Many of the tools are constrained by the types of data elements with which they can work. Users may have to make continuous variables discrete, or remap categorical variables in order to satisfy the input constraints of a particular data mining tool. Because most data mining tools operate only on time invariant attributes, analysts often have to transform time series data into a parameterized representation that can be inserted into the analysis "vector."

It is impossible to know a priori which parameterizations retain the critical information, so the utility of a particular parameterization must be examined in context. Additionally, the encoding of time series information often requires transformations not easily described in SQL. Generation of the analysis vectors may be more complex as well.

Susceptibility to "dirty" data. Data mining tools have no higher level model of the data on which they operate and no application-oriented (semantic) structure. As such, they simply take everything they are given as factual. Users must ensure that the data being analyzed is "lean." This may require significant analysis of the attribute values being supplied to the discovery tools.
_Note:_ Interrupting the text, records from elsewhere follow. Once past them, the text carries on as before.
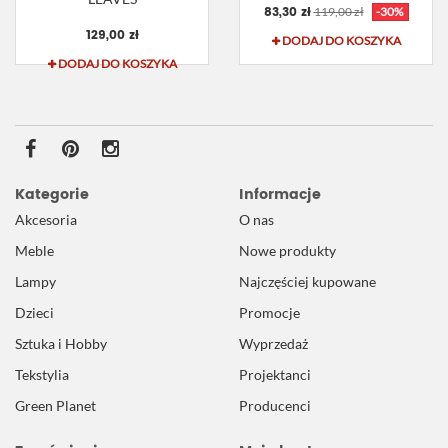
83,30 zł
119,00 zł
-30%
129,00 zł
DODAJ DO KOSZYKA
DODAJ DO KOSZYKA
Kategorie
Informacje
Akcesoria
O nas
Meble
Nowe produkty
Lampy
Najczęściej kupowane
Dzieci
Promocje
Sztuka i Hobby
Wyprzedaż
Tekstylia
Projektanci
Green Planet
Producenci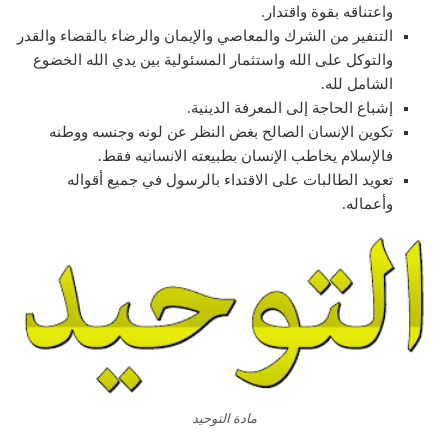
واعتناقه بقوة واقتدار.
التنفير من الشرك والمعاصي والإيمان والرضاء بالقضاء والقدر
والتوكل على الله واستثمار المسئولية بين يدي الله الخضوع
الشامل لله.
إشباع الحاجة إلى المعرفة الدينية.
تكوين الإنسان الصالح بغض النظر عن لونه وجنسه ووطنه
فالإسلام يخاطب الإنسان بطبيعته الانسانيه فقط.
تعويد الطالبات على الاقتداء بالرسول في جميع أقواله
وأعماله.
مادة التوحيد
Scalability Considerations

Exploiting parallel computing resources. Many of today’s data warehouses and datamarts are implemented on top of parallel relational database systems, storing data across numerous disks and accessing it through multiple CPUs. These engines perform well when doing selection, projection and aggregation operations within the database. However, current database architectures are such that result sets generated by the database engine are eventually routed through a single query coordinator process. The single coordinator process can be a significant bottleneck in making efficient use of parallel database resources. Even if one is able to generate multiple partitioned parallel output streams from the database (which can be done through "parallel client" implementations), the data mining applications themselves are typically single threaded implementations operating off of a UNIX flat file, and are unable to process partitioned datasets. Even if you are able to extract large datasets from the database, processing them can be a computationally intense operation. Although most data mining tools are intended to operate against data from a parallel database system, many have not yet been parallelized themselves.
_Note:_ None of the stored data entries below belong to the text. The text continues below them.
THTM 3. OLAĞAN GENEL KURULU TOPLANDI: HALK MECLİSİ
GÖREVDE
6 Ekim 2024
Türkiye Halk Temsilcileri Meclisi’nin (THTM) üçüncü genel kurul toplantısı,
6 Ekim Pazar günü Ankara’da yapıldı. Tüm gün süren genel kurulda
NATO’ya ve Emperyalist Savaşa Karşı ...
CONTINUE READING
Even though relational database systems have parallelized "engines," query results are almost universally routed through a single coordinator process working on behalf of the user’s session. This makes extraction of large datasets from the database inefficient.
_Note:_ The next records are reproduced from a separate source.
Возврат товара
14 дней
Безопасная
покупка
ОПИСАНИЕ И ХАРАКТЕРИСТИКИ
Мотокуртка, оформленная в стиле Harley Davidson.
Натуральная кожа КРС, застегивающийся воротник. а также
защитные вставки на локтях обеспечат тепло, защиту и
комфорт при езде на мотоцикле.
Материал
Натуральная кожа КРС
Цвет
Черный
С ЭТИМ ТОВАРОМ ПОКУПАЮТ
This performance issue is most frequently mitigated by aggressively sampling the input dataset. The sampling required for performance reasons must be considered for potential impact on the quality of the results and an appropriate balance found. Once again, this may introduce iterative investigations into the overall analysis effort.

The 2 GB file limit. Although this is becoming less important with the advance of 64-bit operating systems, many UNIX implementations still limit the size of a single file to 2 GB. For flat file-based data mining tools, this effectively limits the size of the datasets that can be operated upon, making sampling a necessity for analysis, training and testing.

Final Analysis

Changing business environments and evolving information technology landscapes are driving the need for more capable data analysis tools. Data mining promises increased understanding of large data repositories via automated, computer-based discovery techniques. However, effective implementation and use of the tools still requires significant expertise in extracting, manipulating and analyzing data from large data warehouses. Nevertheless, these tools are currently producing significant strategic and tactical advantages for businesses in highly competitive environments. As tools continue to mature, advances in server-side connectivity, the development of business-based analysis models, user interface improvements, and a larger population of analysts familiar with these tools will bring data mining into the mainstream of corporate information technology.